■ **Preguntas**
**A)** ¿Qué fecha tiene el artículo sobre Winckler y Gutiérrez?
**B)** Enumera todas las instituciones públicas que el artículo sobre Winckler y Gutiérrez menciona por su nombre.

■ **Bloque de texto**

Política

Winckler vs Gutiérrez, asunto de Estado

agosto 21, 2019

Hay un punto de vista que no se puede perder en el horizonte del evidente enfrentamiento que existe entre la "autónoma" Fiscalía General del Estado y la Secretaría de Seguridad Pública en torno a mutuos señalamientos de incumplir con sus responsabilidades conferidas por la ley.

Hugo Gutiérrez Maldonado y Jorge Winckler Ortiz tienen una enorme tarea que va más allá de sus filias y fobias políticas. Ambos deben el cargo a la sociedad y es a la ciudadanía a quien deben responderle.

En el caso de la SSP, ésta es una dependencia dependiente del Poder Ejecutivo estatal y tanto éste como la dependencia responden en sus acciones al mandato popular conferida al gobierno morenista en julio del año pasado. Que el responsable de la SSP cometa errores de apreciación de hechos, carezca de capacidad argumentativa y en una parte del imaginario colectivo –insuflada claramente por una perniciosa y persistente campaña mediática puesta en marcha por intereses desplazados en el pasado proceso electoral y que aprovecha dislates e inflama verdades a medias para aprovechar la difícil coyuntura en materia de seguridad que vive la entidad– exista la idea que el funcionario ha sido incapaz de rendirle buenas cuentas a la sociedad, puede llegar a pensarse que , en efecto, la batalla está perdida y que su remoción vendría a mejorar el estado de las cosas.

■ **Datos proporcionados**
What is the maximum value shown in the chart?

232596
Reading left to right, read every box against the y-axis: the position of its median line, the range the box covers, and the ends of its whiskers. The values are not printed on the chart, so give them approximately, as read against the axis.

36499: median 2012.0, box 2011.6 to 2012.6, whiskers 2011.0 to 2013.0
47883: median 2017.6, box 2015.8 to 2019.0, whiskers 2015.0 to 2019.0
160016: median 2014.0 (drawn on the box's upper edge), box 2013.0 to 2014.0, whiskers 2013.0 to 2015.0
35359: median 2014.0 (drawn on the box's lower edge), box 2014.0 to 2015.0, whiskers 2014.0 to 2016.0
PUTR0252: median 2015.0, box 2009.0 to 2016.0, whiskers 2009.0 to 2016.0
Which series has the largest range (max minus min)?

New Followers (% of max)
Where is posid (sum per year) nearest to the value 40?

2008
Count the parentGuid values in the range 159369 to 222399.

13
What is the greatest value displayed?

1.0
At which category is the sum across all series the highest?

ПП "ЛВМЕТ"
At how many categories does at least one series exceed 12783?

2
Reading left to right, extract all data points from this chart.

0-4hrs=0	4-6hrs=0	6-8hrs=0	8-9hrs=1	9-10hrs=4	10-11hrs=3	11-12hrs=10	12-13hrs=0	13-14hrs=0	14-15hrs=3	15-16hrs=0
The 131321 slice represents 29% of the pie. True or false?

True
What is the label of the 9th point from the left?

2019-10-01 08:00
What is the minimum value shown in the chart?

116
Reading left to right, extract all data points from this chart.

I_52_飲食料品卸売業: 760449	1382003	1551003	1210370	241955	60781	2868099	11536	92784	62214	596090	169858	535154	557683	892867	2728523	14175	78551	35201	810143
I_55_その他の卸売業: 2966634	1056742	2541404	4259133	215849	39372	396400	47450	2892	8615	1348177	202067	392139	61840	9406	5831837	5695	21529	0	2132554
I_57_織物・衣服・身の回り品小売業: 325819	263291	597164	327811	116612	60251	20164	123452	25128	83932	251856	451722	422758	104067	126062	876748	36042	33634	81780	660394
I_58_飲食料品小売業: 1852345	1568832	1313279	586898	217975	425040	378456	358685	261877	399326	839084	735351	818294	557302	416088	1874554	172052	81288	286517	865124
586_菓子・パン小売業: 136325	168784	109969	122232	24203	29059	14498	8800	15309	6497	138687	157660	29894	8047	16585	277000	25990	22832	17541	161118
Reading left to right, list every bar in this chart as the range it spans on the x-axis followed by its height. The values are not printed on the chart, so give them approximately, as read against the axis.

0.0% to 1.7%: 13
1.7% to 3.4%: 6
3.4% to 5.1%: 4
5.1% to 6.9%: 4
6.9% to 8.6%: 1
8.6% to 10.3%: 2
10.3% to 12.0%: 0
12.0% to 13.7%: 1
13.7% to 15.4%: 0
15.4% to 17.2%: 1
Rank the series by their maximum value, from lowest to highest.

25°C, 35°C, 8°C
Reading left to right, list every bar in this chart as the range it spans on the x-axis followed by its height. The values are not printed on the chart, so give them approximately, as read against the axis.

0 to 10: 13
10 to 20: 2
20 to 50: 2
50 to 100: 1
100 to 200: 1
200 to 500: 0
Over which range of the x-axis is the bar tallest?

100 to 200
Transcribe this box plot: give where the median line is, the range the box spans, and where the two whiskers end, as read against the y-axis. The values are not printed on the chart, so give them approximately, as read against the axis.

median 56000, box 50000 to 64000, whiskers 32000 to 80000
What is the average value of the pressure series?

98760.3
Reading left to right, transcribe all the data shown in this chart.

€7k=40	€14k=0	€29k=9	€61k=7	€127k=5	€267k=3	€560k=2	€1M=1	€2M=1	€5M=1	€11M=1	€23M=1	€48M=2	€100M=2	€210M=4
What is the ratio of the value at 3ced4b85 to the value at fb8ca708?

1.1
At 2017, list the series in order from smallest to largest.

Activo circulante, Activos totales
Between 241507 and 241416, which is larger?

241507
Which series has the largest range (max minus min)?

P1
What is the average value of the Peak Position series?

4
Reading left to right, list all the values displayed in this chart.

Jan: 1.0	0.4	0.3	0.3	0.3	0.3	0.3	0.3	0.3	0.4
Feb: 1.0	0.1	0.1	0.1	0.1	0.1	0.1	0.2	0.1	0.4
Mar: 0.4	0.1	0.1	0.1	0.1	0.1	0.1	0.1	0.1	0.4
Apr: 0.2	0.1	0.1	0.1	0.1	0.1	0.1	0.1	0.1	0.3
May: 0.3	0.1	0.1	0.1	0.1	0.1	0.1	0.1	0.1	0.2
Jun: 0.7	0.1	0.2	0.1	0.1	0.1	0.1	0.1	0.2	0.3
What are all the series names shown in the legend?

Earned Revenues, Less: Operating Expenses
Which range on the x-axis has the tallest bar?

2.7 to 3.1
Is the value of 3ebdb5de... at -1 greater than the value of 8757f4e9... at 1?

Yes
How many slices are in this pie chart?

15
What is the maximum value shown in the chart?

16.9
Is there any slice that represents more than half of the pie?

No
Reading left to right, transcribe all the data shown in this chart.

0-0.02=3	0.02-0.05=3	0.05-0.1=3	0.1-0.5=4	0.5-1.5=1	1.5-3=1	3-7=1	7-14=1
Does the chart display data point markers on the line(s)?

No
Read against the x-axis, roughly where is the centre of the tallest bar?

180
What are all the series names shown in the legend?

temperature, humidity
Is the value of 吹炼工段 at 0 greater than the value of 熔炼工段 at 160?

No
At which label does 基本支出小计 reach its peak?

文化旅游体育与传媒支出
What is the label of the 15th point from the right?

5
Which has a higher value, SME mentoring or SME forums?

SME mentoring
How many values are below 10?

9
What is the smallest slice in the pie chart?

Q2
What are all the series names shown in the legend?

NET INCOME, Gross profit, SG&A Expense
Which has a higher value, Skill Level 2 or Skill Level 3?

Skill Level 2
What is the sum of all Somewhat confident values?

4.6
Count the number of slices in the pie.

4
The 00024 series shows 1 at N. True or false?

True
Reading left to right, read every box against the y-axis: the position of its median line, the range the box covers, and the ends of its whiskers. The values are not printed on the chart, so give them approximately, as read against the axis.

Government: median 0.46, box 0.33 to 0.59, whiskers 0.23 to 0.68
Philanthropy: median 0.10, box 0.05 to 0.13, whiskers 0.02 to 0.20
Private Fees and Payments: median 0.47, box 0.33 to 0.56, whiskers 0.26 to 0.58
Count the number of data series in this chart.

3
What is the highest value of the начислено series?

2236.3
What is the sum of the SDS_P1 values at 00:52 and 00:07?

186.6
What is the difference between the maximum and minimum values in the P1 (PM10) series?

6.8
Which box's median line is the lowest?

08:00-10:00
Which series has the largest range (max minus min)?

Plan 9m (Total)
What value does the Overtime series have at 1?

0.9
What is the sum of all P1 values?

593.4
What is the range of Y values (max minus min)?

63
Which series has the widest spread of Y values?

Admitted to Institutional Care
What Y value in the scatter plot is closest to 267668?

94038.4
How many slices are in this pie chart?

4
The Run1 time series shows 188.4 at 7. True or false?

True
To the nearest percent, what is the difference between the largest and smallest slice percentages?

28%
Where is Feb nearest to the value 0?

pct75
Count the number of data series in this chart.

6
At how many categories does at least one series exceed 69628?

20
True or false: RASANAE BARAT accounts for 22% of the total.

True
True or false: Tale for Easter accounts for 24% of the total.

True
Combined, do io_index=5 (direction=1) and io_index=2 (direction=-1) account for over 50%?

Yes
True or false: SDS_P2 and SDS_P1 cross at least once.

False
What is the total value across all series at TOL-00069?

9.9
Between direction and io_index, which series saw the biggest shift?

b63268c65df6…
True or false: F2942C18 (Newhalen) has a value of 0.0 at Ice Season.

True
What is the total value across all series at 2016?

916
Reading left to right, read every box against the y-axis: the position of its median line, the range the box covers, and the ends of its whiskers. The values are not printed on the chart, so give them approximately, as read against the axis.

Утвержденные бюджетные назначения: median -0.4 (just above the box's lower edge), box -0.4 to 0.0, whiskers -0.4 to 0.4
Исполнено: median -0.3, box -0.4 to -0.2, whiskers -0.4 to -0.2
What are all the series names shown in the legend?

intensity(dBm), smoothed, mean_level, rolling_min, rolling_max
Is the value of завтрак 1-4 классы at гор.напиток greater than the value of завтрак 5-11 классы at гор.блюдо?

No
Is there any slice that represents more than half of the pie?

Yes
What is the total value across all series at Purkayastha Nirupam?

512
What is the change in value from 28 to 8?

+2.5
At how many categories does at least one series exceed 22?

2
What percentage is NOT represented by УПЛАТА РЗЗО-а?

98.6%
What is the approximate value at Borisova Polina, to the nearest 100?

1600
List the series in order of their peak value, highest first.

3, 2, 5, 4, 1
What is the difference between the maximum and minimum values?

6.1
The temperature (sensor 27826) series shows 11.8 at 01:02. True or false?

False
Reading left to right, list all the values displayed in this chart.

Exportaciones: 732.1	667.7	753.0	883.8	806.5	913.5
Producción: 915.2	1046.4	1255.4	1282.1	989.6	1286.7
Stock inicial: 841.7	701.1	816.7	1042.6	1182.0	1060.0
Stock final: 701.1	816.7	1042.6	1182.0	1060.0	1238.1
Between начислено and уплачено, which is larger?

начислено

■ **Respuestas por punto**
**A)** 21 de agosto de 2019.

**B)** Fiscalía General del Estado, Secretaría de Seguridad Pública (SSP) y Poder Ejecutivo estatal.